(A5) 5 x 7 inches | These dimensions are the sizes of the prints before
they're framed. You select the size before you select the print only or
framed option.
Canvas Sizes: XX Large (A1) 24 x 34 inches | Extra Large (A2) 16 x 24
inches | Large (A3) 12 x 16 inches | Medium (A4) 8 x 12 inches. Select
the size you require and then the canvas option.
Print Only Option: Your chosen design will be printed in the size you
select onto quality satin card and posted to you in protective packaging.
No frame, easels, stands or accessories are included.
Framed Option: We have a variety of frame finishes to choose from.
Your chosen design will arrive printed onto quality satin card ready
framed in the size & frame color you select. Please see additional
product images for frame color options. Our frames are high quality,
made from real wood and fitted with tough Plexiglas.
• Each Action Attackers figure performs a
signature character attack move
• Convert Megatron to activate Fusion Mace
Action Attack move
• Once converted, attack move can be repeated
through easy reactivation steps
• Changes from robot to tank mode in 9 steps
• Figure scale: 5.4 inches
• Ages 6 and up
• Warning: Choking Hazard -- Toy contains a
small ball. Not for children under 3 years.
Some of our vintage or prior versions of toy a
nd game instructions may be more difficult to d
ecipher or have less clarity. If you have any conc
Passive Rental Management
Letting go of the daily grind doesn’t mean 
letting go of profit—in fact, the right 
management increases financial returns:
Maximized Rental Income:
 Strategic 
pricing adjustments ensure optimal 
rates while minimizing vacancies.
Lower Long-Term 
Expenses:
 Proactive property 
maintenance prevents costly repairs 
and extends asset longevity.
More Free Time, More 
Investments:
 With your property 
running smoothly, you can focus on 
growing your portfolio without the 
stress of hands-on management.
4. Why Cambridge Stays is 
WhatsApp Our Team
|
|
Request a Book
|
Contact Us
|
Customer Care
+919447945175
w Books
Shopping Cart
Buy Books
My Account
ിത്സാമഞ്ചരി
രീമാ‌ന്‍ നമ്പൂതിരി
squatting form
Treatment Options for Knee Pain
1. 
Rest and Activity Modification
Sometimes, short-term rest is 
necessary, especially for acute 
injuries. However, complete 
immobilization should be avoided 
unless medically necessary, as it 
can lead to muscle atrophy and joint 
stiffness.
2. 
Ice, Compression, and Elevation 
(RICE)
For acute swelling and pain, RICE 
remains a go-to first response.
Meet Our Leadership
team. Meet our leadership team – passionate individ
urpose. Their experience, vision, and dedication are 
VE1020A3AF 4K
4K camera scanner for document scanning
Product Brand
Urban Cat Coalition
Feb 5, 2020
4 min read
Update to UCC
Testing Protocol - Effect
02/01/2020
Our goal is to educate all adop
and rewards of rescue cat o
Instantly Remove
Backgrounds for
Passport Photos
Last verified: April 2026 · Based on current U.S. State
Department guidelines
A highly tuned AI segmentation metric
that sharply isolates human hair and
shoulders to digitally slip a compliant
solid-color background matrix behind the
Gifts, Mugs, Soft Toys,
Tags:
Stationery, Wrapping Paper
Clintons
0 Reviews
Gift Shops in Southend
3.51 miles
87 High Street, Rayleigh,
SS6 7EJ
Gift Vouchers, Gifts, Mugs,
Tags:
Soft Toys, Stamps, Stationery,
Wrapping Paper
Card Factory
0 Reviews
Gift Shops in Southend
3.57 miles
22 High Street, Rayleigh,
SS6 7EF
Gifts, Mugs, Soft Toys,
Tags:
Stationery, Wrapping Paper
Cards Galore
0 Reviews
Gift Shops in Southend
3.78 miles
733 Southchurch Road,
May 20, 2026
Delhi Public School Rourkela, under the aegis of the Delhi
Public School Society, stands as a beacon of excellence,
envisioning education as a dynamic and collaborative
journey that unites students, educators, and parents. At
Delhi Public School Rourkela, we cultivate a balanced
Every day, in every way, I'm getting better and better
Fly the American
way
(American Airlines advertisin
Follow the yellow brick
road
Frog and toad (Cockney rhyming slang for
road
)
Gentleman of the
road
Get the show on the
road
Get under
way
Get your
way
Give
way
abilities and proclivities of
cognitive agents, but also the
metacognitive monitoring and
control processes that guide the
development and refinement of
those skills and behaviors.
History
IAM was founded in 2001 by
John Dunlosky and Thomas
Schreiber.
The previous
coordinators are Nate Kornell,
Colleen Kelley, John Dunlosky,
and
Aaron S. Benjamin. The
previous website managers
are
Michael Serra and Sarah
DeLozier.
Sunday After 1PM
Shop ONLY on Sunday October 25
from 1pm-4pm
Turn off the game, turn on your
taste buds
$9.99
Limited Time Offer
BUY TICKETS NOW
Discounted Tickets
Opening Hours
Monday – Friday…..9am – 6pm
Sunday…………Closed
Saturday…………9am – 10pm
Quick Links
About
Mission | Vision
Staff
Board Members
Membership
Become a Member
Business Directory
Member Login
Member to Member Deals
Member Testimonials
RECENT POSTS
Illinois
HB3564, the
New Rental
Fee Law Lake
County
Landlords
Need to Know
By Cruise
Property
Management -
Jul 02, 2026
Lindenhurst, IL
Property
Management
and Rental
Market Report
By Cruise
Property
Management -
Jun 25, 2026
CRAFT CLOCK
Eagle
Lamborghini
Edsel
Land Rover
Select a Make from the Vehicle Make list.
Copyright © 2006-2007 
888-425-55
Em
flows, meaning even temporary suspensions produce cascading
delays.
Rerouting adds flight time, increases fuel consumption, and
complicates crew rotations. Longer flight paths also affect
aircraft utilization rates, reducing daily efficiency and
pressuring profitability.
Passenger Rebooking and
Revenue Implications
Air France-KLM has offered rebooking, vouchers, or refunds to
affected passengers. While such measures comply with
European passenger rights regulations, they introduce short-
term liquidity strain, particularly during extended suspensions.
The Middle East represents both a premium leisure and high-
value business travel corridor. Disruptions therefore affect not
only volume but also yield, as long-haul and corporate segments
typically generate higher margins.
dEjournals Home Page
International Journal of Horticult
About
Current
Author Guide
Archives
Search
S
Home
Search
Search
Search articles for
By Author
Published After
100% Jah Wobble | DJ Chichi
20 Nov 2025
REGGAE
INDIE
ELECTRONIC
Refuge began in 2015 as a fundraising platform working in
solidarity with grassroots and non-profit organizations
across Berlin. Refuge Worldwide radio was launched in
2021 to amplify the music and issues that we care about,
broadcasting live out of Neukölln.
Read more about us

====================

* **What needs to be done**
Beginning at the top of the data, please return every line until and including the line containing "Your chosen design will arrive", copied exactly, and nothing past it.

* **Response**
(A5) 5 x 7 inches | These dimensions are the sizes of the prints before
they're framed. You select the size before you select the print only or
framed option.
Canvas Sizes: XX Large (A1) 24 x 34 inches | Extra Large (A2) 16 x 24
inches | Large (A3) 12 x 16 inches | Medium (A4) 8 x 12 inches. Select
the size you require and then the canvas option.
Print Only Option: Your chosen design will be printed in the size you
select onto quality satin card and posted to you in protective packaging.
No frame, easels, stands or accessories are included.
Framed Option: We have a variety of frame finishes to choose from.
Your chosen design will arrive printed onto quality satin card ready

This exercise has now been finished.